[Data excerpts]
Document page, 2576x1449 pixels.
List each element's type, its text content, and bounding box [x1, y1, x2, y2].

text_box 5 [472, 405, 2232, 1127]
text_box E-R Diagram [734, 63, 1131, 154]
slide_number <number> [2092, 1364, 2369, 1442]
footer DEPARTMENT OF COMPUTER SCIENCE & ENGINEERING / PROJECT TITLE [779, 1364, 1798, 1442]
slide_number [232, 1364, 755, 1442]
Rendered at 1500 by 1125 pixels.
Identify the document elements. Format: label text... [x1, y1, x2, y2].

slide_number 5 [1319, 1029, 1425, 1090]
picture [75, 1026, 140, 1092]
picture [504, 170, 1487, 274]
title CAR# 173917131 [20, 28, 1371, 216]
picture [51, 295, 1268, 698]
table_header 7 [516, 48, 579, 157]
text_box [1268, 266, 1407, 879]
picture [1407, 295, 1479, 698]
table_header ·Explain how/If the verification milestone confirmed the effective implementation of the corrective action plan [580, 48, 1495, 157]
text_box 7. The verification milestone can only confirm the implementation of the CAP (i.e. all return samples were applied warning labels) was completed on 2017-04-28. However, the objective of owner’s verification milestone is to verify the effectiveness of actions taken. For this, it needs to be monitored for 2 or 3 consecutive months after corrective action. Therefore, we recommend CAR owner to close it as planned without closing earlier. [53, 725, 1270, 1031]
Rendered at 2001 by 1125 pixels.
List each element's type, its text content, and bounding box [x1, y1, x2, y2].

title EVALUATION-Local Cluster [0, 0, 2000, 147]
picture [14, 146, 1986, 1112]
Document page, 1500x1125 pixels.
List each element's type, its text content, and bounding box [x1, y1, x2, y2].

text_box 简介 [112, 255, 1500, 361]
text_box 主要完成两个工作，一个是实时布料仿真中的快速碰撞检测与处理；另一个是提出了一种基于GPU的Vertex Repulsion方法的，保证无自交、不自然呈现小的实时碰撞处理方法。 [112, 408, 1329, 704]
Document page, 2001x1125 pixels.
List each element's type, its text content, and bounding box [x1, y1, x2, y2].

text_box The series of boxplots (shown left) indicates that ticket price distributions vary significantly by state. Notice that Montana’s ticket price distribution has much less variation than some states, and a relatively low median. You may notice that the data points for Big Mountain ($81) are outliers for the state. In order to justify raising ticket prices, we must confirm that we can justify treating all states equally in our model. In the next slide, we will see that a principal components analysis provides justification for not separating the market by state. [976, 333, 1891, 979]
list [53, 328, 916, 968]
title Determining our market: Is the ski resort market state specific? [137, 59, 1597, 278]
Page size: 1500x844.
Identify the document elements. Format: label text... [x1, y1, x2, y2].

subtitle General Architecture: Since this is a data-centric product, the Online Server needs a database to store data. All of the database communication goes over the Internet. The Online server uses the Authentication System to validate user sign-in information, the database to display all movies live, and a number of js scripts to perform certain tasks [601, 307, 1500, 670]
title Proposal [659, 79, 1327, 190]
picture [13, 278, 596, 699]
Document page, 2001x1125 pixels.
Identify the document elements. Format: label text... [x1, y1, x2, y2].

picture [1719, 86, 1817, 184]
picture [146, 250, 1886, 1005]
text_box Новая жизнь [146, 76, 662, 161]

● **EXERCISE DIRECTIONS**
Every entry needs to be copied exactly as it was written.

● **THE ANSWER**
Document page, 2576x1449 pixels.
List each element's type, its text content, and bounding box [x1, y1, x2, y2].

text_box 5 [472, 405, 2232, 1127]
text_box E-R Diagram [734, 63, 1131, 154]
slide_number <number> [2092, 1364, 2369, 1442]
footer DEPARTMENT OF COMPUTER SCIENCE & ENGINEERING / PROJECT TITLE [779, 1364, 1798, 1442]
slide_number [232, 1364, 755, 1442]
Rendered at 1500 by 1125 pixels.
Identify the document elements. Format: label text... [x1, y1, x2, y2].

slide_number 5 [1319, 1029, 1425, 1090]
picture [75, 1026, 140, 1092]
picture [504, 170, 1487, 274]
title CAR# 173917131 [20, 28, 1371, 216]
picture [51, 295, 1268, 698]
table_header 7 [516, 48, 579, 157]
text_box [1268, 266, 1407, 879]
picture [1407, 295, 1479, 698]
table_header ·Explain how/If the verification milestone confirmed the effective implementation of the corrective action plan [580, 48, 1495, 157]
text_box 7. The verification milestone can only confirm the implementation of the CAP (i.e. all return samples were applied warning labels) was completed on 2017-04-28. However, the objective of owner’s verification milestone is to verify the effectiveness of actions taken. For this, it needs to be monitored for 2 or 3 consecutive months after corrective action. Therefore, we recommend CAR owner to close it as planned without closing earlier. [53, 725, 1270, 1031]
Rendered at 2001 by 1125 pixels.
List each element's type, its text content, and bounding box [x1, y1, x2, y2].

title EVALUATION-Local Cluster [0, 0, 2000, 147]
picture [14, 146, 1986, 1112]
Document page, 1500x1125 pixels.
List each element's type, its text content, and bounding box [x1, y1, x2, y2].

text_box 简介 [112, 255, 1500, 361]
text_box 主要完成两个工作，一个是实时布料仿真中的快速碰撞检测与处理；另一个是提出了一种基于GPU的Vertex Repulsion方法的，保证无自交、不自然呈现小的实时碰撞处理方法。 [112, 408, 1329, 704]
Document page, 2001x1125 pixels.
List each element's type, its text content, and bounding box [x1, y1, x2, y2].

text_box The series of boxplots (shown left) indicates that ticket price distributions vary significantly by state. Notice that Montana’s ticket price distribution has much less variation than some states, and a relatively low median. You may notice that the data points for Big Mountain ($81) are outliers for the state. In order to justify raising ticket prices, we must confirm that we can justify treating all states equally in our model. In the next slide, we will see that a principal components analysis provides justification for not separating the market by state. [976, 333, 1891, 979]
list [53, 328, 916, 968]
title Determining our market: Is the ski resort market state specific? [137, 59, 1597, 278]
Page size: 1500x844.
Identify the document elements. Format: label text... [x1, y1, x2, y2].

subtitle General Architecture: Since this is a data-centric product, the Online Server needs a database to store data. All of the database communication goes over the Internet. The Online server uses the Authentication System to validate user sign-in information, the database to display all movies live, and a number of js scripts to perform certain tasks [601, 307, 1500, 670]
title Proposal [659, 79, 1327, 190]
picture [13, 278, 596, 699]
Document page, 2001x1125 pixels.
Identify the document elements. Format: label text... [x1, y1, x2, y2].

picture [1719, 86, 1817, 184]
picture [146, 250, 1886, 1005]
text_box Новая жизнь [146, 76, 662, 161]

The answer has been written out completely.